Dilema Indonesia: Komitmen EBT di Tengah Tekanan Energi Fosil

Komitmen Indonesia terhadap transisi energi terbarukan (EBT) menghadapi ketidakpastian besar menyusul keputusan Amerika Serikat (AS) di bawah pemerintahan Donald Trump untuk keluar dari Perjanjian Paris 2015. Keputusan ini disampaikan Menteri Energi dan Sumber Daya Mineral (ESDM), Bahlil Lahadalia, menimbulkan dilema bagi Indonesia dalam pengembangan EBT.

AS, sebagai negara yang menginisiasi Perjanjian Paris, telah menarik diri setelah melakukan kajian ulang. Hal ini disampaikan Bahlil Lahadalia, “Amerika sudah mulai mundur dari itu setelah mengkaji ulang. Kita, kan, bagian daripada konsensus global yang harus kita jalani,”. Pernyataan ini menggambarkan tantangan yang dihadapi Indonesia dalam upaya mencapai target energi hijau.
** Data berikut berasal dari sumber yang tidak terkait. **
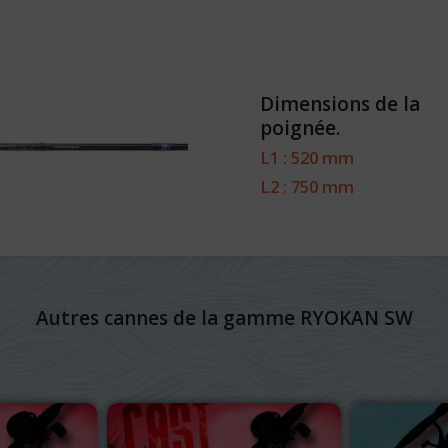
Dimensions de la
poignée.
L1 : 520 mm
L2 : 750 mm
Autres cannes de la gamme RYOKAN SW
Dilema Indonesia semakin nyata karena hampir semua lembaga keuangan internasional mendukung proyek energi hijau sebagai konsensus Perjanjian Paris. Indonesia, sebagai bagian dari konsensus global, pun ikut serta dalam arus ini. Namun, mundurnya AS menimbulkan pertanyaan besar tentang keberlanjutan komitmen global terhadap kesepakatan tersebut.

Ketidakpastian Transisi Energi Terbarukan di Indonesia

Bahlil Lahadalia secara terbuka mengungkapkan kekhawatirannya terkait komitmen AS terhadap Perjanjian Paris. “Presiden Amerika baru terpilih langsung mundur barang ini? Mundur daripada Paris Agreement padahal salah satu yang mempelopori. Dia yang memulai, tapi engkau juga yang mengakhiri,” ujar Bahlil. Pernyataan ini menunjukan keraguan Indonesia terhadap komitmen negara-negara lain dalam upaya global mengurangi emisi karbon.
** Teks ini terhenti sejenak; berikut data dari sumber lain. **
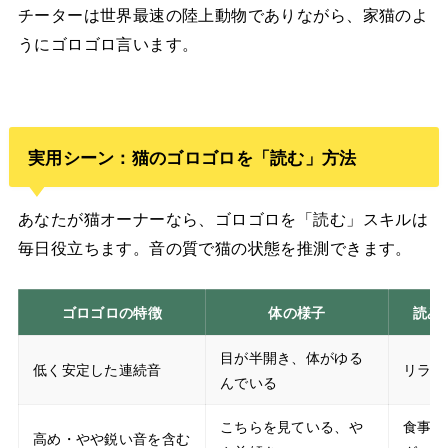
チーターは世界最速の陸上動物でありながら、家猫のよ
うにゴロゴロ言います。
実用シーン：猫のゴロゴロを「読む」方法
あなたが猫オーナーなら、ゴロゴロを「読む」スキルは
毎日役立ちます。音の質で猫の状態を推測できます。
ゴロゴロの特徴
体の様子
読み
目が半開き、体がゆる
低く安定した連続音
リラッ
んでいる
こちらを見ている、や
食事要
高め・やや鋭い音を含む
AS memiliki peran krusial dalam pembentukan dan pemeliharaan kesepakatan internasional terkait perubahan iklim. Mundurnya AS memicu pertanyaan mendalam bagi Indonesia: apakah bijak untuk terus berinvestasi besar-besaran di sektor EBT jika negara-negara maju yang memimpin inisiatif ini justru mundur?
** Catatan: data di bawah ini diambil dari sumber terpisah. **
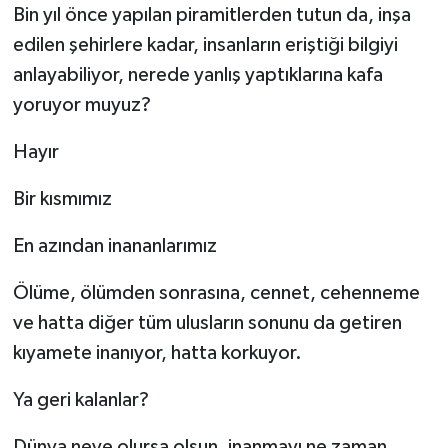
Bin yıl önce yapılan piramitlerden tutun da, inşa
edilen şehirlere kadar, insanların eriştiği bilgiyi
anlayabiliyor, nerede yanlış yaptıklarına kafa
yoruyor muyuz?
Hayır
Bir kısmımız
En azından inananlarımız
Ölüme, ölümden sonrasına, cennet, cehenneme
ve hatta diğer tüm ulusların sonunu da getiren
kıyamete inanıyor, hatta korkuyor.
Ya geri kalanlar?
Dünya neye olursa olsun, inanmayı ne zaman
“Nah, kalau otaknya, kalau pemikirnya, negara yang memikirkan ini saja mundur, masa kita yang follower ini mau masuk pada jurang itu?,” kata Bahlil. Pertanyaan retoris ini menyoroti risiko ekonomi dan lingkungan yang dihadapi Indonesia jika transisi energi terbarukan tidak berjalan sesuai rencana.

Tantangan Ekonomi dan Strategi Kedaulatan Energi

Pengembangan EBT membutuhkan biaya yang jauh lebih besar dibandingkan energi konvensional. “Yang namanya green energy cost-nya pasti lebih mahal,” akui Bahlil. Meskipun demikian, Indonesia tetap berkomitmen untuk mengembangkan EBT sebagai bagian dari tanggung jawab sosial dan lingkungan.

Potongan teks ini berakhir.